Dans un article publié en 2017, Cecilia Tacoli, chercheuse à l’International Institute for Environment and Development (IIED) (Royaume-Uni), passe en revue la littérature scientifique existante sur ce phénomène qu’elle appelle « l’urbanisation de la faim ». Elle dévoile la manière dont s’entremêlent les dimensions économiques et non économiques de l’insécurité alimentaire en ville, et appelle de ses vœux une participation réelle des ménages urbains les plus pauvres aux actions visant à éradiquer celle-ci. De façon intéressante, cette analyse nous rappelle celle que l’on retrouve dans les pays du Nord sur la justice alimentaire. Elle ouvre ainsi des pistes stimulantes pour la coopération entre villes.

Les revenus des ménages, au cœur de l’insécurité alimentaire urbaine

Le revenu (ou l’absence de revenu) est un facteur explicatif central de l’insécurité alimentaire urbaine. De fait (et mise à part la contribution marginale de l’agriculture urbaine), acheter sa nourriture est l’unique façon de s’en procurer pour les populations urbaines. Par exemple, une étude a montré que l’alimentation pouvait représenter jusqu’à la moitié des dépenses de certains ménages dans le bidonville de Mathare, à Nairobi (Kenya).

Un bas revenu n’a pas seulement un impact sur la capacité à se procurer de la nourriture. Il affecte également l’accès à des biens et des services de qualité. C’est que les chercheurs appellent la « pénalité liée à la pauvreté » (poverty penalty). Par exemple, les supermarchés sont souvent moins chers que les petits commerçants, mais il est difficile d’en trouver dans les bidonvilles. Un autre exemple ? Les fruits et légumes sont souvent plus chers dans ces quartiers, ce qui réduit les options saines disponibles pour leurs habitants.

Pour cette raison, d’après Cécilia Tacoli, « l’enjeu alimentaire doit être appréhendé comme une question de pauvreté ». Une telle analyse fait écho aux réflexions existantes dans les pays du Nord sur la justice alimentaire (voir notre article précédent sur le sujet).

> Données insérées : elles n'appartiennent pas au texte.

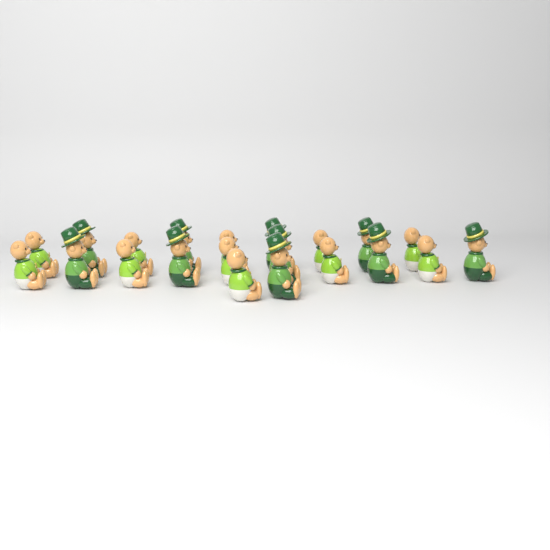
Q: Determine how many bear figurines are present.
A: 21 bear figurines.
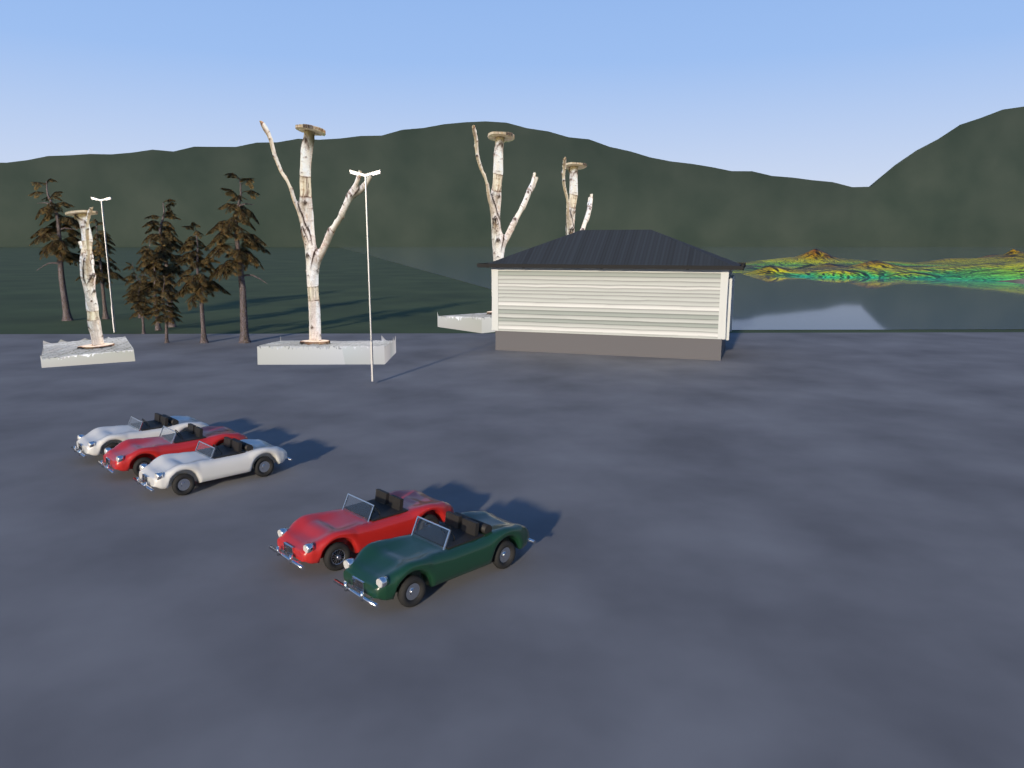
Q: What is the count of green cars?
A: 1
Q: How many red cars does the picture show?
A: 2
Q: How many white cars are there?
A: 2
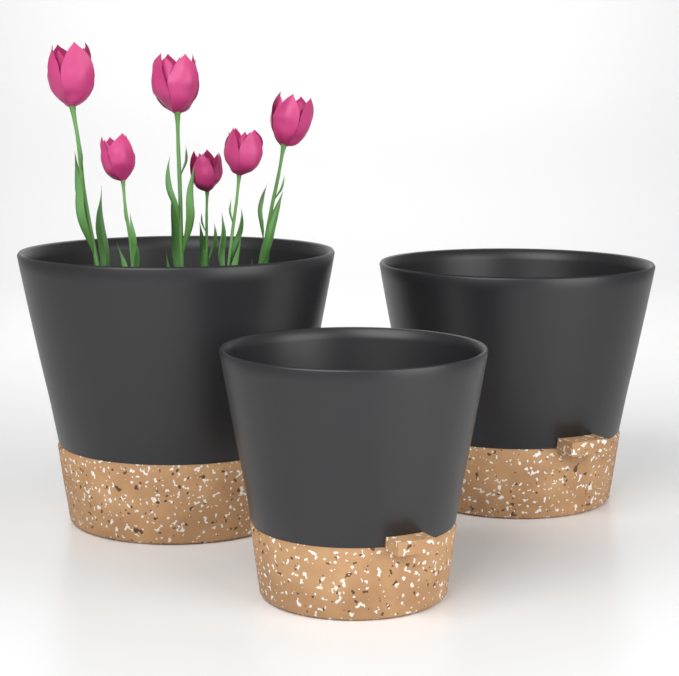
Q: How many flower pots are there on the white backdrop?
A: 3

Le rôle des autres facteurs

Cecilia Tacoli montre également dans son article que l’insécurité alimentaire urbaine a d’autres dimensions que le seul manque de revenu. Elle cite, notamment :

  • Des mauvaises conditions de logement, qui induisent par exemple un manque d’espace pour stocker des aliments ou les cuisiner, ou l’absence de réfrigérateur pour éviter qu’ils ne se gâtent.
  • L’insécurité foncière. Or, une adresse stable est souvent un prérequis pour accéder aux programmes d’aide.
  • Des inégalités de genre. Les femmes sont en effet souvent plus sujettes à l’insécurité alimentaire, car ce sont elles qui généralement mangent en dernier dans la famille.
  • Le manque de services de base de bonne qualité à un prix accessible.
  • Le manque de temps.

Ces dimensions sont bien sûr très liées à la question du revenu. Par exemple, le manque d’espace de stockage conduit à acheter plus souvent en petite quantité, et donc à payer sa nourriture plus cher. Toute action visant à réduire l’insécurité alimentaire urbaine doit donc cibler à la fois les dimensions économiques et non-économiques de l’insécurité alimentaire urbaine.

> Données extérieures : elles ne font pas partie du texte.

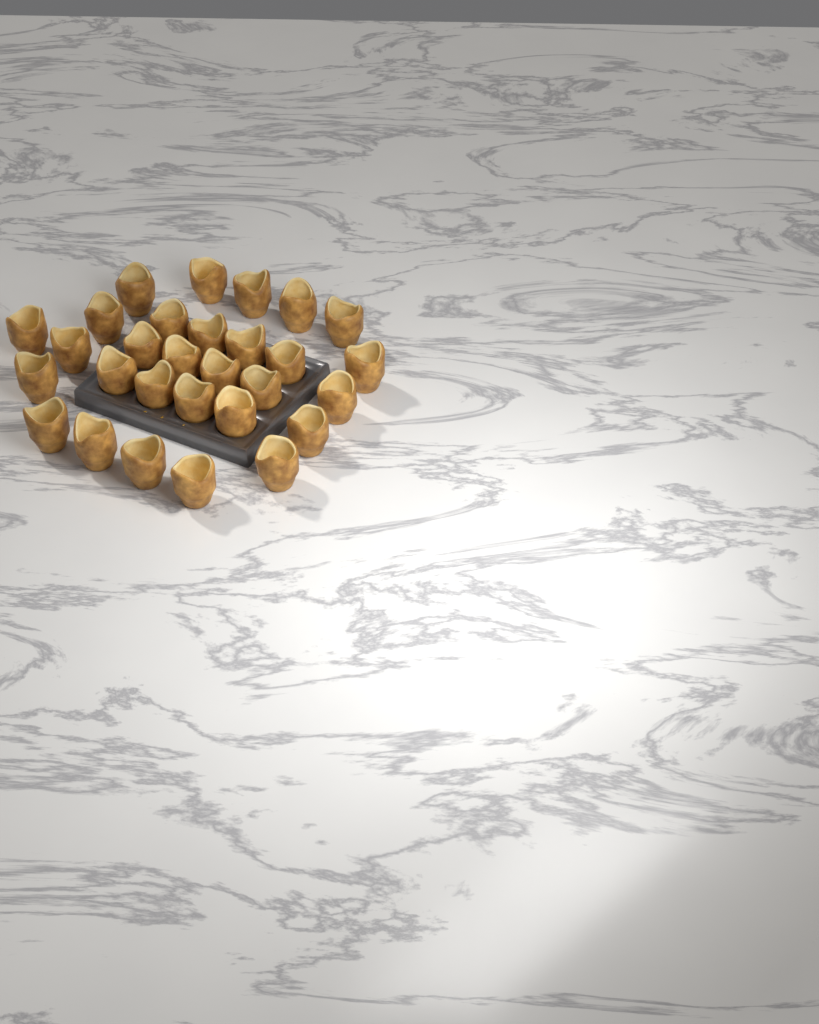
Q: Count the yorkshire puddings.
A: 29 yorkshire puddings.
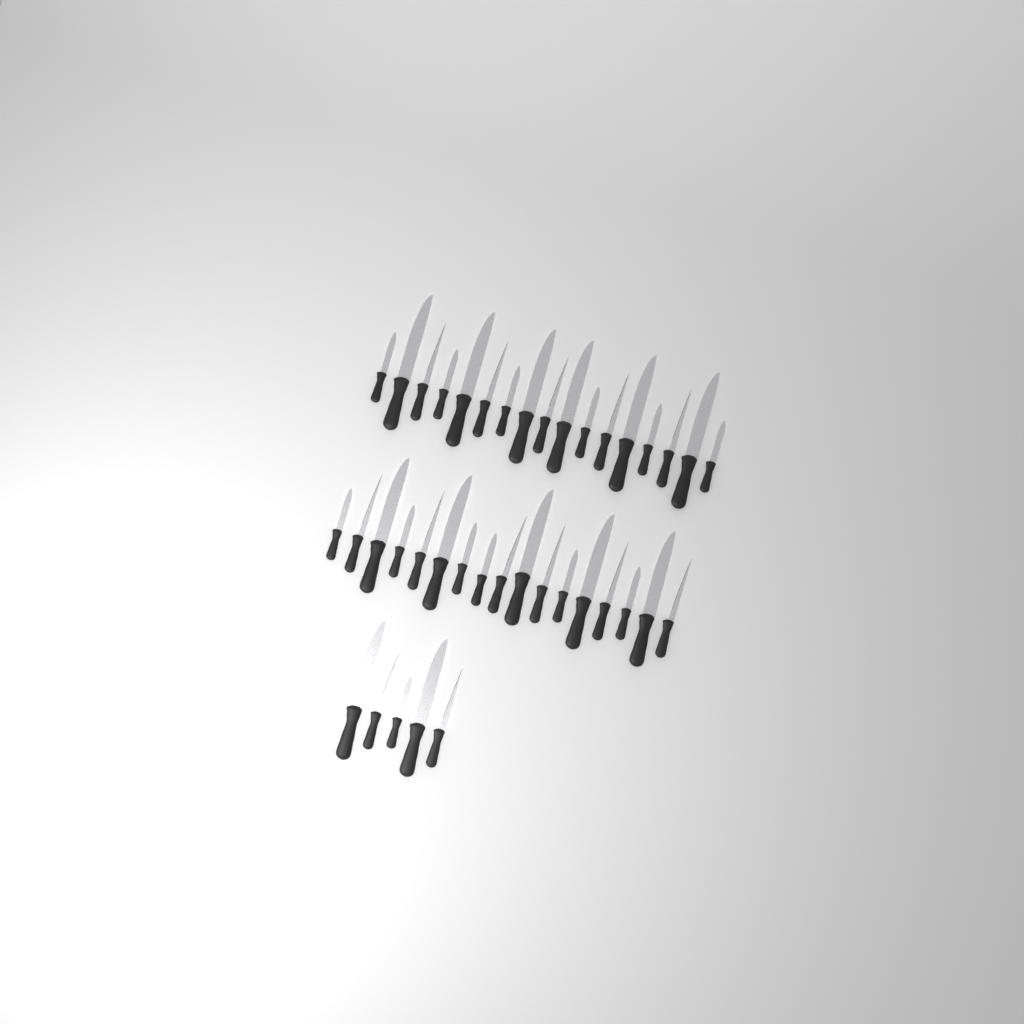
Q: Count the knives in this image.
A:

Un conseil ? Renforcez l’initiative des habitants !

Urbanisation galopante, changement climatique… le futur peut faire peur. Etant donnée l’ampleur du problème, la chercheuse appelle de ses vœux un changement radical dans la façon de faire face à l’insécurité alimentaire urbaine. Ce changement devrait reposer sur la participation des habitants. Mais pas celle à laquelle on est trop souvent habitué, qui consiste à organiser des réunions en espérant que les gens viendront. Ils ne viendront pas. Les plus pauvres d’entre nous n’ont pas le temps. La participation doit plus avoir pour but de renforcer les initiatives des habitants eux-mêmes.

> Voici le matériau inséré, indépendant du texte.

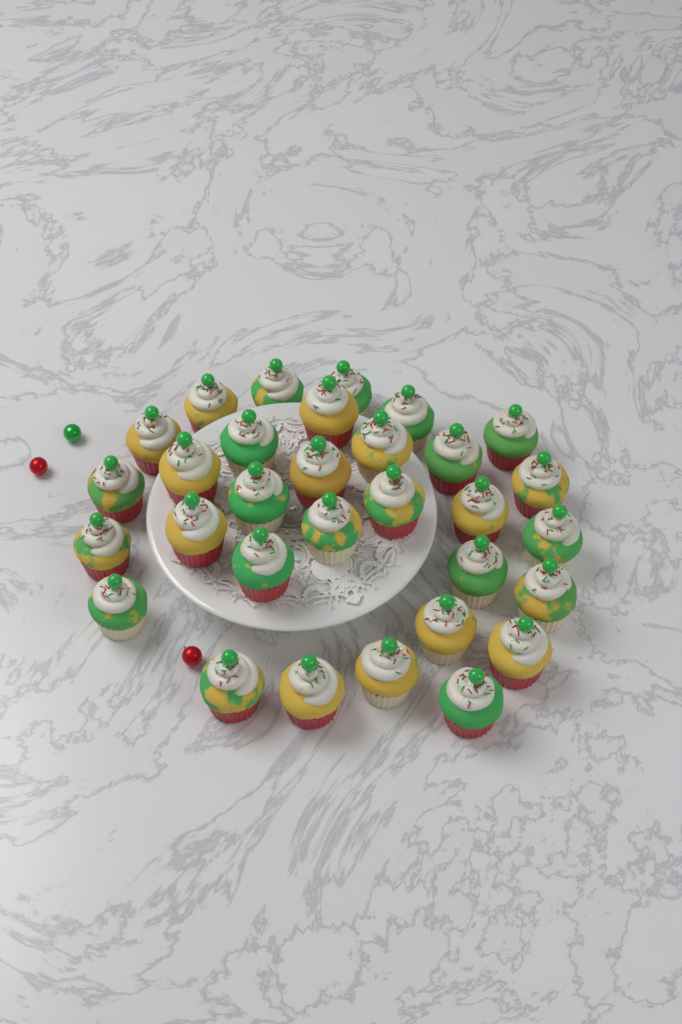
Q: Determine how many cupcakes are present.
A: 31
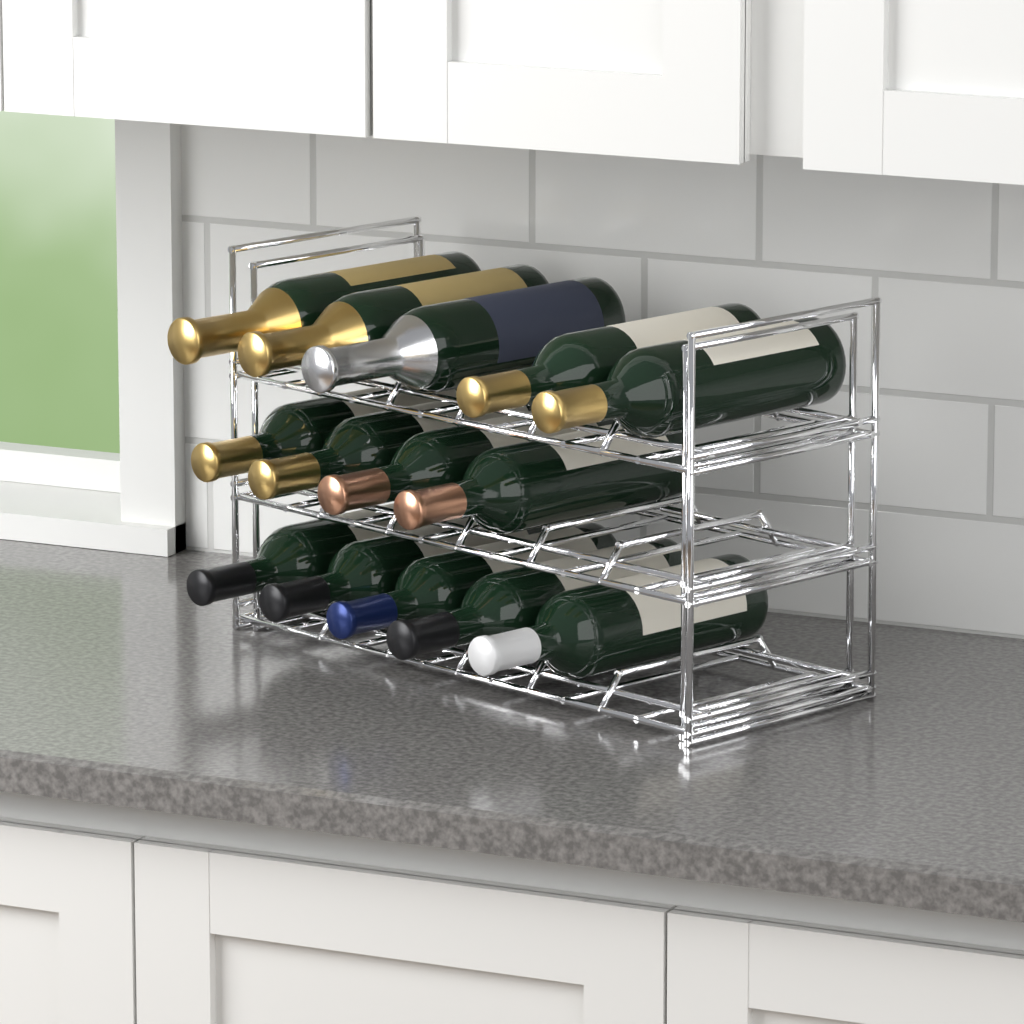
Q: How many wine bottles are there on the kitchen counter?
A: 14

D’après Cecilia Tacoli, « il est nécessaire de donner aux plus pauvres l’espace pour innover dans leurs quartiers ». En effet, quand les organisations de terrain travaillent avec les autorités locales pour produire leurs propres solutions, le succès est souvent au rendez-vous. Un bon exemple de cela est le Projet Pilote Orangi, au Pakistan. Depuis les années 1980, l’organisation promeut l’organisation collective et l’auto-gestion comme moyen de fourniture des services de base. Comment ? En menant des recherches sur la conception des infrastructures de fourniture de l’eau, notamment, pour en faire baisser le prix et les rendre plus faciles à installer par les communautés locales. Et en les formant pour qu’elles puissent le faire. En d’autres termes, en aidant les habitants à agir plutôt qu’en agissant à leur place. Une telle stratégie mettant l’accent sur la capacitation s’est révélée moins chère que les moyens traditionnels de fourniture d’eau.

Développer la participation implique de trouver de nouvelles façon de faire participer les gens à la décision. Et donc de s’éloigner des arènes de la participation descendante où ils se sentent étrangers. Il s’agit de regarder où les gens – et plus particulièrement les plus pauvres – sont, et à quelle action collective ils choisissent d’allouer le peu de temps qu’ils ont. Par exemple, Cecilia Tacoli mentionne que les groupes d’épargne, souvent organisés par des femmes, qui émergent dans plusieurs villes en Asie, peuvent être un bon point de départ pour travailler à l’inclusion des plus pauvre dans les processus de décision.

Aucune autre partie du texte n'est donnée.